The brand and parts of the company were sold several times throughout the years, the latest owner is imation.
But let's get back to our Commuter Computer - it was introduced around February 1992 for 649 USD. So it came out a few
month earlier than the notorious tidalwave clones, had a quite competitive price tag and unlike most other palmtop PCs
it came with a full size serial and parallel port. In Theory a quite attractive machine among palmtops but like most
of them it didn't sell too well. In fact i don't know how many were produced or sold, but the facts that it is quite
rare on ebay today and that Memorex never produced any other computer after this seem to underline my point.
Technically speaking this is a really nice machine. I already mentioned the full size parallel/serial ports so unlike
most other palmtops that come with proprietary connectors this one ensures "Plug and Play" while for most others you
might have problems getting the right cables and always have to carry these around. Another REALLY unique feature is
that besides the common "on/off" button to "suspend" the machine ("Instant on") there is actually a real power switch
that physically separates the battery power from the machine. Unlike with using the "suspend" button you of course lose
all work and the machine reboots after you power it on again. I can guess that many users that were new to this feature
"fell" for it. Also the power and status LEDs keep on when suspended and can even be seen when the lid is closed. That
looks cool but i guess it also costed a bit of energy if you suspend for many days or so. The machine is also a bit
unusual as it comes with DR-DOS, not MS-DOS. The worst flaw of this machine? SLOW! Yes while in theory it should be
on par with most other palmtops while it is in "Turbo mode" (7.15 MHz) it simply performs like a snail on sandpaper.
Even if you are not much into gaming you will notice that already a simple "DIR" command reveals the poor performance
of this machine, you can literally read every line as it slowly scrolls by. Also in games this is quite obvious. Some
games that "Work perfectly" on other machines @ 7 MHz are really much slower on the Memorex, sometimes even so slow
it's unplayable. I have no technical explanation why it is so slow but all Memorex and clones behave like this.
Another flaw is that it only has one PCMCIA slot. While today noone will probably come to the idea of using a megahertz
14.400 baud PCMCIA modem any more it might be a disadvantage if you are used to copy data from one PCMCIA card to another.

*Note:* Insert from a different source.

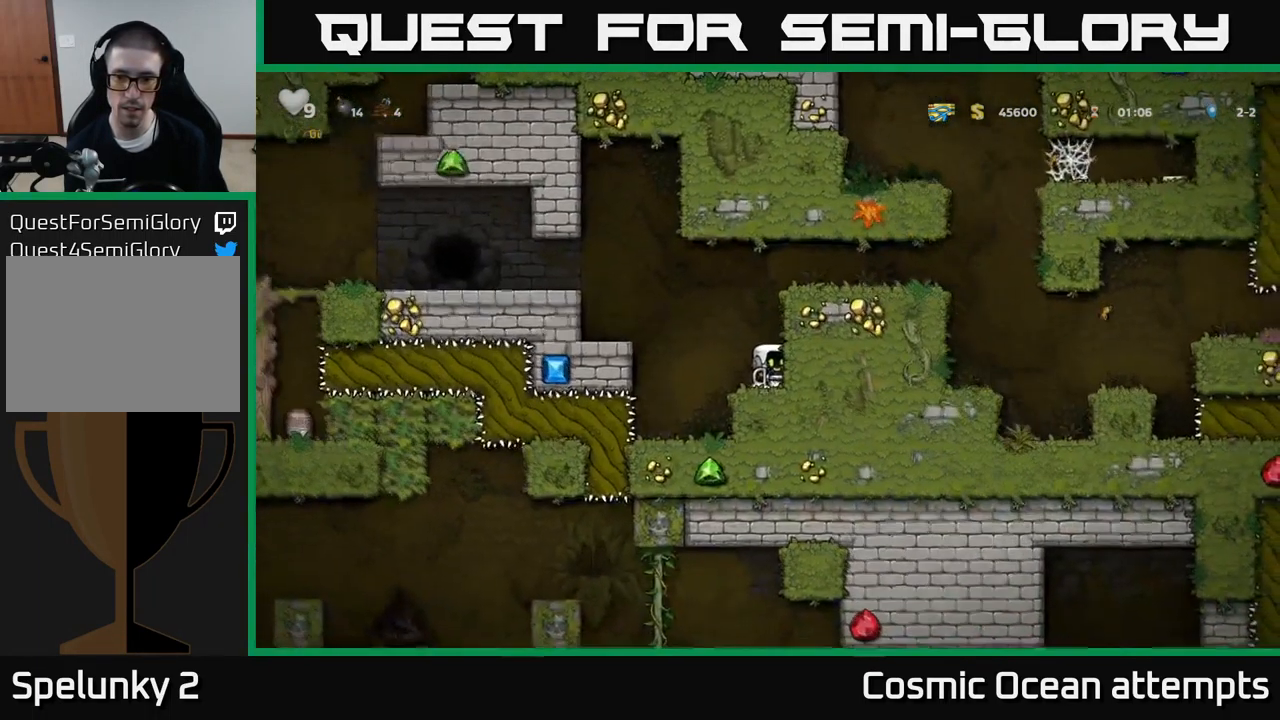
{"buttons": ["DPAD_DOWN"], "left_stick": "center", "events": [[100, "DPAD_DOWN", "down"]]}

Especially as this machine has a choice between "no" Ramdisk or "128KB" which is considerably small. The especially weak
built-in PIM software is really sub-par and can only be compared to other fail implementations like in the Poqet.
A riddle i could not yet solve is the manufacturer behind this machine. If you look at this machine and the other "clones"
it is quite apparent that some taiwanese company like Tidalwave made and rebranded them as OEM. I'd like to see the
insides of one but i never open machines unless they are broken. A successor was announced in February 1993, supposedly the "Memorex Commuter Computer II", which
was claimed to have a built-in modem, Communications software, PCMCIA II and 1 MB RAM. However, i have never seen the successor model.
CPU: 80C88-8 (CMOS) @ 4.77Mhz(default) or 7.16Mhz (Turbo mode)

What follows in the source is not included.